Here is the code I got to run:
obs_seq = np.array([[[0.4, 0.32, 0.56, 0.7],[0.4, 0.82, 0.96, 0.47],[0.43, 0.12, 0.56, 0.27],[0.4, 0.9, 0.46, 0.1],[0.2, 0.32, 0.36, 0.1],[0.14, 0.267, 0.68, 0.57], [0.34, 0.762, 0.76, 0.73], [0.4, 0.22, 0.56, 0.47], [0.43, 0.12, 0.56, 0.27], [0.24, 0.19, 0.84, 0.1], [0.22, 0.32, 0.61, 0.7], [0.94, 0.234, 0.83, 0.77],
[0.34, 0.52, 0.89, 0.4],[0.9, 0.72, 0.56, 0.17],[0.43, 0.12, 0.56, 0.27], [0.64, 0.69, 0.48, 0.1],[0.25, 0.362, 0.16, 0.6],[0.34, 0.214, 0.18, 0.67],
[0.64, 0.72, 0.77, 0.1],[0.3, 0.62, 0.76, 0.37],[0.43, 0.12, 0.56, 0.27],[0.74, 0.52, 0.96, 0.1],[0.22, 0.342, 0.46, 0.5],[0.54, 0.63, 0.67, 0.27],
[0.14, 0.38, 0.26, 0.5],[0.5, 0.52, 0.12, 0.657],[0.43, 0.12, 0.56, 0.27],[0.33, 0.26, 0.93, 0.1],[0.432, 0.32, 0.66, 0.3],[0.74, 0.07, 0.43, 0.47],
[0.24, 0.22, 0.36, 0.6],[0.67, 0.32, 0.16, 0.26],[0.43, 0.12, 0.56, 0.27],[0.67, 0.22, 0.90, 0.1],[0.22, 0.314, 0.42, 0.2],[0.84, 0.17, 0.13, 0.67]]])
obs_states = np.array([["A1", "A3", "A1", "A1", "A1", "A3",
"A3", "A2", "A2", "A1", "A3", "A1",
"A3", "A3", "A1", "A1", "A1", "A3",
"A2", "A2", "A1", "A1", "A3", "A1",
"A2", "A3", "A1", "A1", "A1", "A3",
"A2", "A2", "A1", "A1", "A3", "A2",
]])
n_samples
what's the difference between n_samples and n_observations and n_dimensions ?

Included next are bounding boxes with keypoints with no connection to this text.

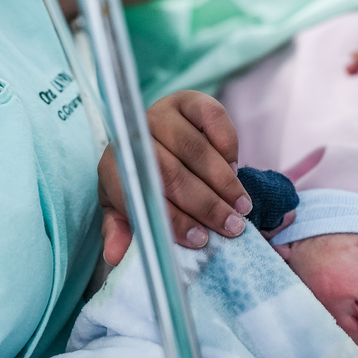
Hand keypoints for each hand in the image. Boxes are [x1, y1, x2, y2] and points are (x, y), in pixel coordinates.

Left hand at [98, 91, 252, 265]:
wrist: (154, 139)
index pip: (144, 195)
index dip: (174, 219)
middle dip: (206, 205)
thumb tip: (115, 256)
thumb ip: (124, 230)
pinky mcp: (189, 100)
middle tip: (232, 227)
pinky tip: (235, 168)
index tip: (200, 240)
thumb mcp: (128, 208)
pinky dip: (227, 145)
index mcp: (116, 165)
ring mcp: (162, 113)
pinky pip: (213, 119)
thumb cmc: (143, 181)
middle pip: (172, 174)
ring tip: (241, 206)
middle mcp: (136, 135)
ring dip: (224, 182)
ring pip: (195, 150)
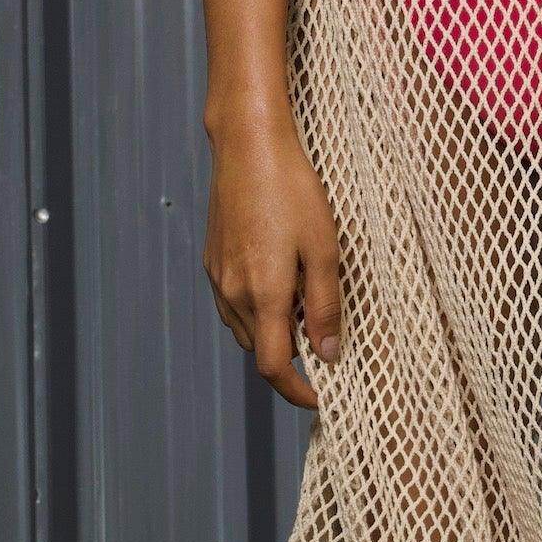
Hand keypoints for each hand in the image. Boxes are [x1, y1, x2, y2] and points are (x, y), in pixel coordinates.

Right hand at [204, 125, 346, 408]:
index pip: (273, 367)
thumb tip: (329, 354)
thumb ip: (326, 306)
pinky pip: (232, 303)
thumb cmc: (293, 190)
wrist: (248, 144)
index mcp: (263, 295)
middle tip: (323, 337)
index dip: (297, 391)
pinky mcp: (212, 259)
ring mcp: (217, 276)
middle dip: (289, 356)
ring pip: (244, 327)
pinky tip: (277, 280)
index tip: (321, 397)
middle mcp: (233, 292)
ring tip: (303, 304)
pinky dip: (254, 309)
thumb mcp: (324, 248)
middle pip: (259, 349)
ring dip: (271, 331)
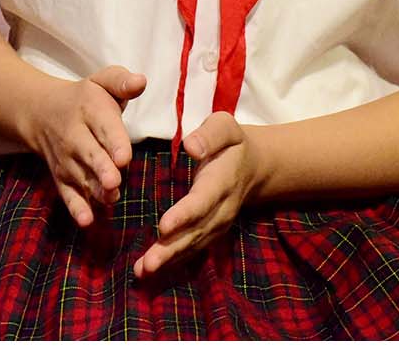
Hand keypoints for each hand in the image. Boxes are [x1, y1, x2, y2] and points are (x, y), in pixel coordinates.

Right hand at [16, 66, 146, 226]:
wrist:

HMMs can be trained on one sequence or on multiple sequences. n_samples
is the number of sequences and n_observations
is the number of elements in the sequence. n_dimensions
is the number of dimensions these elements have.

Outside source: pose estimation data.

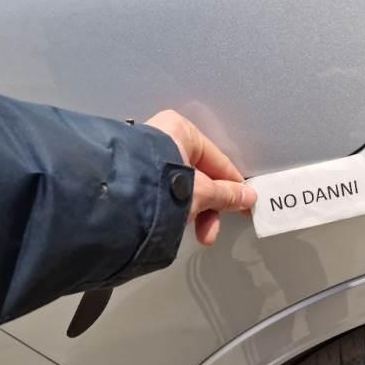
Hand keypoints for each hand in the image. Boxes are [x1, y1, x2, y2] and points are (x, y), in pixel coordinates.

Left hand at [146, 109, 255, 244]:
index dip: (234, 186)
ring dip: (194, 214)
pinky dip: (175, 210)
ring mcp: (147, 159)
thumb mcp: (203, 192)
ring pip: (183, 188)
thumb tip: (249, 197)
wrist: (116, 199)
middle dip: (209, 208)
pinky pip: (165, 194)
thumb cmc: (164, 186)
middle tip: (211, 231)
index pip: (218, 161)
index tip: (244, 206)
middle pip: (200, 177)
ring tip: (196, 234)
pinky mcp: (134, 178)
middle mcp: (163, 139)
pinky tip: (175, 226)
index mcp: (181, 131)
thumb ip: (227, 195)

@jmschrei , thank you for mentioning also the training on multiple sequences (I have a scenario, where the same experiment is performed by different people and I thus the sensor measurements and the sequence of actions might be different).
I have 2 other questions now - In my example each observation consists of 4 sensor values. Can I somehow set the distribution and the value range for each of the values (in my case all the values of the 4-dimensional vector are in a range 0 - 1)so that they can be considered by the HMM ? My second question is - how to do the prediction of a new sensor observation sequence : the way I tested it was calling model.predict([[0.4, 0.32, 0.56, 0.7],[0.4, 0.82, 0.96, 0.47],[0.43, 0.12, 0.56, 0.27]])
and I think this is the right way, since the output was [1, 0, 0]
(btw, how to see the actual labels and what is the ordering? - my labels are "A1", "A2", "A3", not 0,1,2).
Thank you for opening an issue. pomegranate has recently been rewritten from the ground up to use PyTorch instead of Cython (v1.0.0), and so all issues are being closed as they are likely out of date. Please re-open or start a new issue if a related issue is still present in the new codebase.